A extinção da CPMF não pode colocar fim ao debate democrático que interessa às camadas mais amplas da sociedade brasileira. O que está em causa, de fato, é o problema da saúde pública em nosso país. De um lado, é a perplexidade dos que assistem à permanente agonia de uma solução que nunca se consuma e se perde na vala escura das promessas sempre repetidas, mas jamais inteiramente cumpridas. De outro, a maioria esmagadora dos que penam na frustrada esperança do socorro a vir do Poder Público, quase sempre insatisfatório, se não inútil, por ausência ou ineficiência.
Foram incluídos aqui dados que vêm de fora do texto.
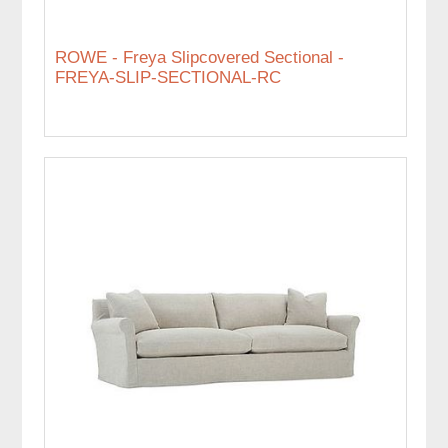
ROWE - Freya Slipcovered Sectional -
FREYA-SLIP-SECTIONAL-RC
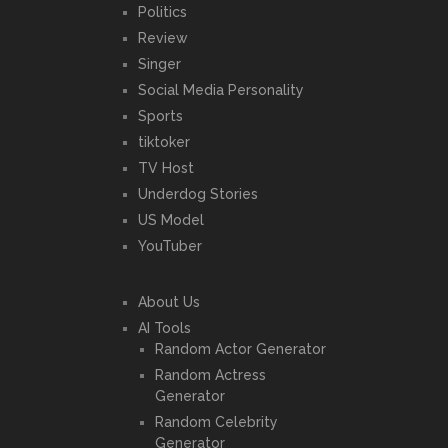
Politics
Review
Singer
Social Media Personality
Sports
tiktoker
TV Host
Underdog Stories
US Model
YouTuber
About Us
AI Tools
Random Actor Generator
Random Actress
Generator
Random Celebrity
Generator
Não são poucos os reclamos dos mais necessitados, que já chegaram, com freqüência, à barra dos tribunais, especialmente nas hipóteses mais extremas e urgentes em que, sob argumento da falta de recursos específicos, a administração pública levanta a parede da impenhorabilidade dos bens públicos, como se fosse possível ou necessário conter o que eminente jurista francês, desde a primeira metade do século passado, já denunciava como "a revolta dos fatos contra os Códigos".

Em hipóteses dessa ordem, nos tribunais já se vai consolidando o entendimento mais justo e consentâneo com as normas inscritas na vigente "Carta Magna", e com a própria legislação ordinária, segundo as quais o que é preciso proteger e resguardar, em tais situações dramáticas, é o direito à vida.

A regra da impenhorabilidade, mais do que a relutância da autoridade pública, há de ceder lugar ao propósito superior de dar-se ao indivíduo a possibilidade de vencer o obstáculo de natureza legal em favor da interpretação que melhor se ajuste aos mais sensíveis resultados sociais e humanos do benefício pleiteado. A penhorabilidade desses bens, notoriamente constituídos por importâncias em moeda corrente e sujeitos aos aleatórios das proclamadas restrições orçamentárias, torna-se assim possível. Na falta ou na impossibilidade de outro meio coercitivo, não se pode sacrificar, afinal, o indeclinável direito à vida, e a oportunidade de exercê-lo em sua plenitude.

Tal entendimento assim se cristaliza como obra meritória do direito pretoriano e como ação objetiva do Poder Judiciário. E acabará, ao que tudo indica, por vencer resistências apenas decorrentes da incompreensão e do apego exagerado dos que ainda se agarram à letra fria da lei, em detrimento de seu verdadeiro espírito e de sua mais importante finalidade.

CLAUDIO DE MELLO TAVARES é juiz e presidente da 11ª Câmara Cível do Tribunal de Justiça do Rio.